Raven wasn't sure what drew him to this place, what kept him tethered. He despised it on one level, yet drew great satisfaction on another. It had something to do with the spectre; Ravens presence seemed to have a calming effect on the other, as if their lives (he was sure that wasn't the right word, but could think of no better description) were connected. Their communication, simple as it was, reassured the other, seemed to bring it some comfort, and Raven dreaded what might happen, were he to leave. More and more, Raven sought the spectre, searching from one end of the canyon to the other. Though his eye could discern the shadowy form in both bright daylight and pitch of dark, as often as not it was the cold patch of air that told Raven he had found the Other. There was no rhyme or reason to the Others' movement through the woods, nor for its pauses. Sometimes Raven would swoop down to the sound of low, but incessant moans, other times to a more frantic staccato of gurgling. His response, sounds from deep in his throat, especially those that sounded like bones rattling around in a box usually brought calm. Usually, but not always.

Once, Raven had lapsed into the language of the living. It was an easy thing to do, the words flowing melodiously in a, dare he say it, lively manner. The sounds of the words were so much more pleasant. In comparison, the language the spectre spoke was hushed and shadowy, deep down throaty, less a means of sharing complex thought, more a basic expression of raw emotion. Raven disliked the way the sky seemed to grow darker, the air colder when he spoke with the spectre. Once it had become too much to bear and he had shouted in more descriptive tones, an effort to free himself from the constricting bonds of the others' grim groans, to allow light into the dark woods. A mountain biker, paused for a moment to catch his breath, turned to where Ravens shadowy figure perched on a gnarled branch. The human squinted his eyes at the words, but saw only Raven. The being stared at Raven, that stare of incoherence that he came to expect of the living. He stared until a chill running up his back caused a noticeable shiver, breaking the trance, and prompting the rider to hurry away.

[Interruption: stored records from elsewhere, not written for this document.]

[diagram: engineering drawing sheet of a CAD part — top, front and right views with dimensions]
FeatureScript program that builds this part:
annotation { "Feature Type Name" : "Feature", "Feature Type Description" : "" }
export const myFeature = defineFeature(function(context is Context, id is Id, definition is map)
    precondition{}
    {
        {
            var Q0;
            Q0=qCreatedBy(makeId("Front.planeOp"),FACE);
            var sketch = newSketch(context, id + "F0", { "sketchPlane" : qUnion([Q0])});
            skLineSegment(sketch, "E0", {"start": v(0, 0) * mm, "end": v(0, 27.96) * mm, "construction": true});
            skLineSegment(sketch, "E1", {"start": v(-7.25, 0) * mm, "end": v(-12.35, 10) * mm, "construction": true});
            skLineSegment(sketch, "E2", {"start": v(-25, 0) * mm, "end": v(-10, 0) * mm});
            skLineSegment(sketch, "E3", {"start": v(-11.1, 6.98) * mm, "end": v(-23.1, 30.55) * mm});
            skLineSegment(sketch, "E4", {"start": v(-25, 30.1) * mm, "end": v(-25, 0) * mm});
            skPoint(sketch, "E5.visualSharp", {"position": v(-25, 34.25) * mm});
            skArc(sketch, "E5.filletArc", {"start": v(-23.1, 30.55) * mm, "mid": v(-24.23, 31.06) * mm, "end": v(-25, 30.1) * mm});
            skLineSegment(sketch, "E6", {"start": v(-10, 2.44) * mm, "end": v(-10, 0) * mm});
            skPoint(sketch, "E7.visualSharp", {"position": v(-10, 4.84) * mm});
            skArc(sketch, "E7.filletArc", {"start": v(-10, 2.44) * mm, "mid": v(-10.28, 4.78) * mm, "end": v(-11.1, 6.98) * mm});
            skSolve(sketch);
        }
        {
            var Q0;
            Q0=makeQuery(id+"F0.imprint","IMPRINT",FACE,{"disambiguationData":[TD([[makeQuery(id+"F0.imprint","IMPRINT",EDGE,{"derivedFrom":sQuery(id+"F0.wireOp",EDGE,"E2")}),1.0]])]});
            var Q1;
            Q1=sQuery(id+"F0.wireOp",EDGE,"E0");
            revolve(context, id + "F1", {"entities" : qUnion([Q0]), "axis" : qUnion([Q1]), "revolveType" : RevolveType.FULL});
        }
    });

Raven sighed. It would be incomprehensible, to most living humans, to believe that he could speak their language. The croaks, caws and rattling sounds he used to communicate with the dead were the only sounds that made sense to them. He often wondered what repercussions the truth might deliver. It was a fun thought for Raven, and though he toyed with the living, speaking to them from the dark shadows, shouting from the hidden corners of the woods, Raven knew that was as far as he could take the game. Sighing yet again, Raven set out in search of the spectre. 

And then this morning the sky broke and a haze oozed from it, the color drained to a dull grey with no variation, no contrast. There was light, but there was no sun. It was cold, a cold Raven had never experienced before and he grew fearful for the other. Imagining a depth of despair that could not be grounded, could not be contained, he gave wing in search. He rose high into the sky, yet the cold was pervasive and constant, providing no sign. He flew down, into the canopy of the Oaks and Sycamores; the leaves fluttered in his passing, yet not a single one grasped at his wings, his tail feathers. Not a single one attempted to poke at his eyes. His eyes. He could always count on them to pick out the spectre's darker shadow. He settled onto the highest branch of an oak in the middle of the canyon. He was still, and listened intently for a familiar groan, or obese moan. That is when Raven, for the first time, noticed the silence. There was no sound, no animal scurrying through the undergrowth, no bubbling stream, not even the soothing sigh of breeze through the leaves.

Raven made to caw, to crackle a call, but the only sound that emerged came from deep down in his throat, and it sounded like bones rattling around in an otherwise empty coffin.

I have heard many spooky sounds while riding around the hills, and seen even scarier things riding around the streets, but what the heck is that thing bobbing around near my front wheel?

Happy Samhain, everyone. Happy Halloween, All Hallows Eve, Day of the Dead. Be safe on your rides, and keep an ear, and eye, out for Raven.